Steve Hanke of Johns Hopkins University, who served for a year at Ronald Reagan’s Council of Economic Advisers, said that the official calculation of inflation through a basket of goods works when inflation rates are normal, but when inflation is very high it should be measured against the dollar by calculating changes in purchasing power parity.

The Turkish Inflation rate according to Steve Hanke, Sep 2018.

The price of Turkish Lira (TRY) against the dollar has dived recently by 50% or more, while during the past decade it has effectively crashed.

The Turkish Lira was at near dollar parity in 2008, but since then it has plunged as high as 7x at the recent low, with 1 dollar now worth 6.35 TRY.

Turkish Lira price against the dollar on monthly candles, Sep 2018.

That recent crash with some speed may explain a recent near doubling of the official inflation rate to now 18%, up from 10% in April.

An inflation rate that is considerably higher than the 2% you’d ordinarily expect, with Turkey not being a stranger to such high inflation.

In the 70s, for example, Turkey’s inflation rate dropped to -4%. A decade later, in the 80s, it jumped to an eye-watering 180%.

Official Turkish inflation rates, Sep 2018.

Inflation primarily moves due to the increase or decrease of money supply or its velocity. In the most basic form, supply and demand dictates that if 100 dollars are chasing something, then its price would be lower, thus lower inflation, than if 1,000 dollars are chasing the same thing.

Whether it is 100 or 1,000 dollars, however, is determined in the current financial system by unelected and unaccountable bureaucrats sitting next to physical or digital money printers.

Usually these “bureaucrats” have commercial banks as “shareholders.” Commercial banks would of course like to lend (print) more and more as the interest they charge makes it very lucrative. For the rest, any money lent (printed) devalues their purchasing power which they all abstract under the word inflation.

Within our lifetime this con has become comically obvious with Venezuelans right now effectively chucking out their Bolivar as they chuck ordinary trash.

Within the current fiat system there is no anchor as to just how much money can be printed either by central banks or commercial banks. Which means we have to trust them they won’t print too much, either intentionally or unintentionally.
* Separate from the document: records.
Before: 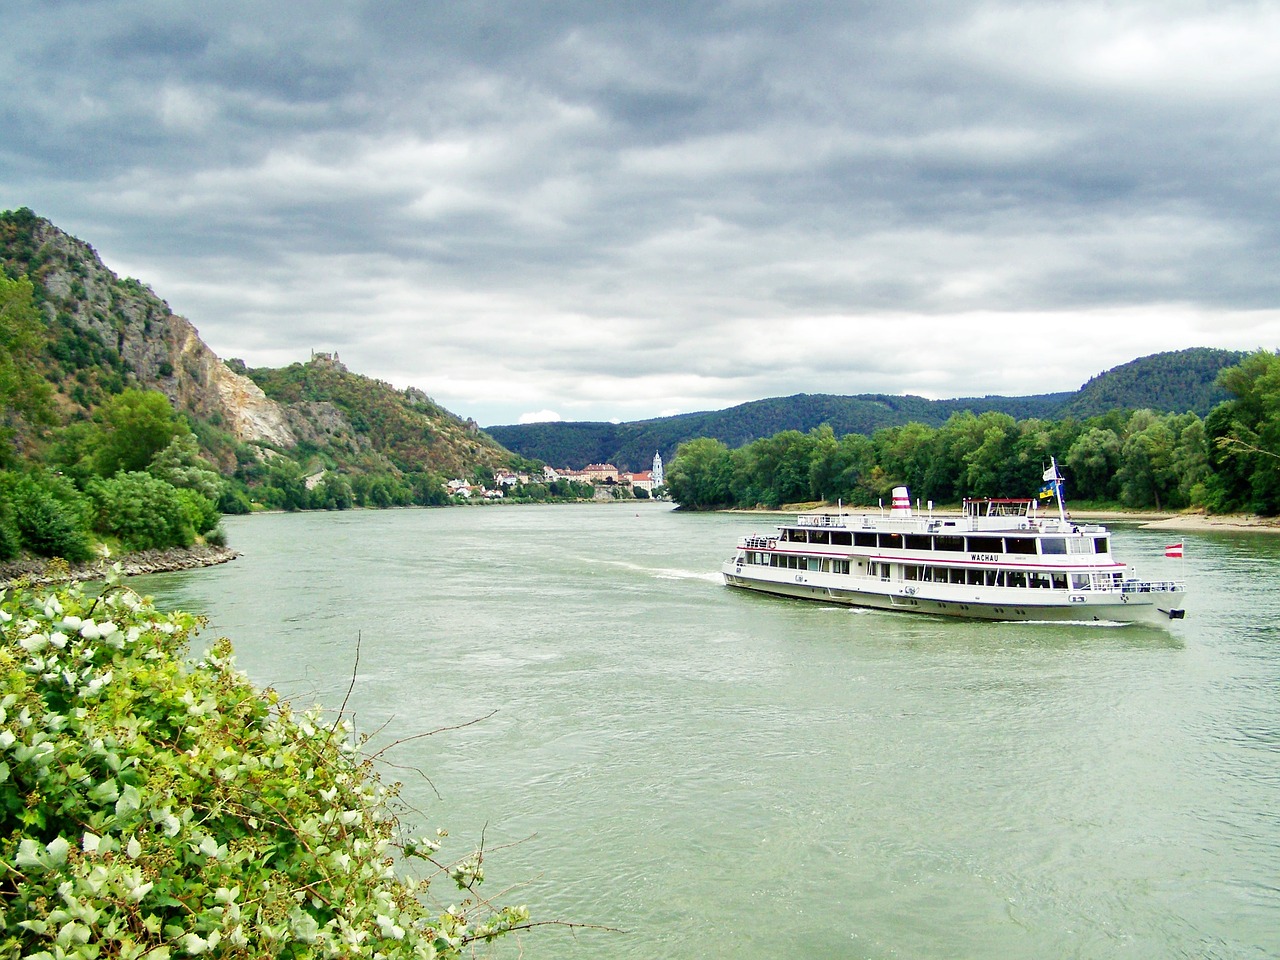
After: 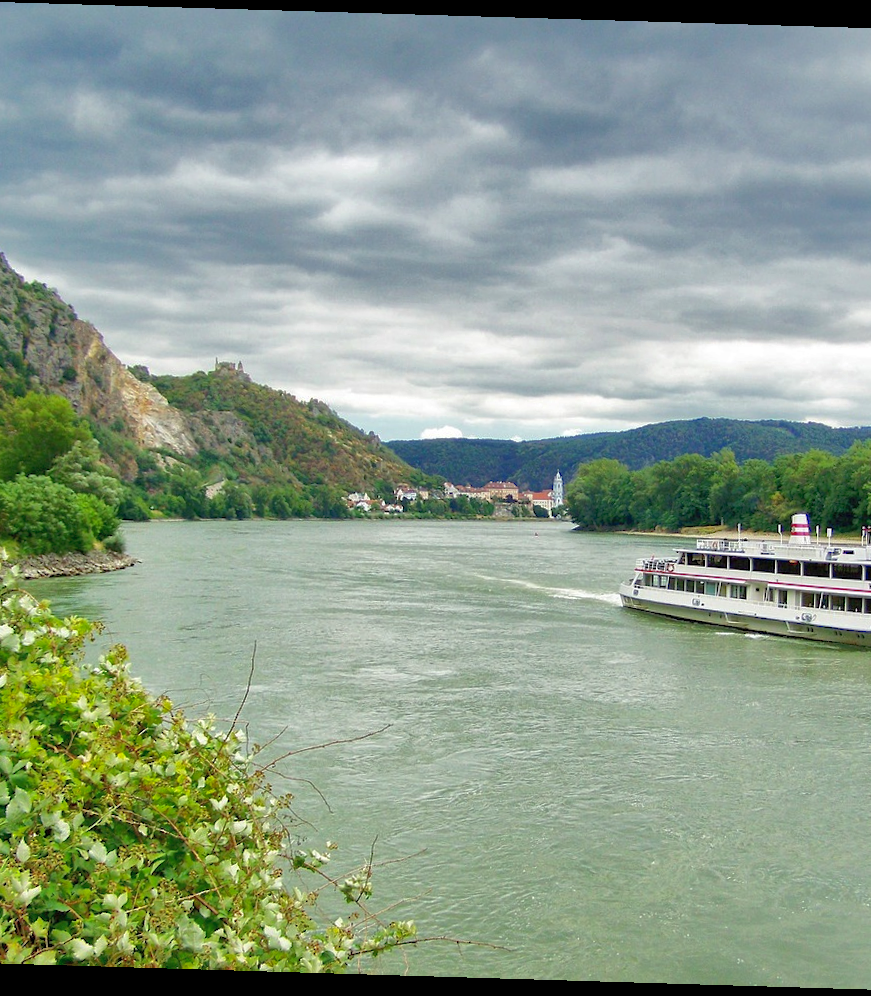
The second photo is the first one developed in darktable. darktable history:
shadows and highlights: shadows 60, highlights -60
rotate and perspective: rotation 1.72°, automatic cropping off
crop and rotate: left 8.786%, right 24.548%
That trust has often been abused, arguably even as recently as 2008 when the FED maestros kept increasing interest rates 17 times within two years in endless greed for commercial bankers to profit from ever rising interest demands on debt lent at far lower rates, until all mortgage owners went under and banks crashed.

No proper enquiry was undertaken to find out what happened, what lesson has been learned, what needs to change. There was no Royal Commission inquiry in Britain, or its equivalent in US, unless one counts the voters’ rebellion in Brexit and Trump as an equivalent. No one went to prison for the loss of trillions.

Public blockchain based cryptocurrencies, in contrast, have a supply level determined by the people, the nodes. That can change if all those who download and run the node software as well as all the other complex components agree that it should change.

So providing an alternative to bureaucrats with legal printers who do not even have their deliberations in public, rather deciding in secrecy and behind closed doors just how much our money should be devalued by their endless legal counterfeiting, or indeed just how much we should pay for debt taken long before.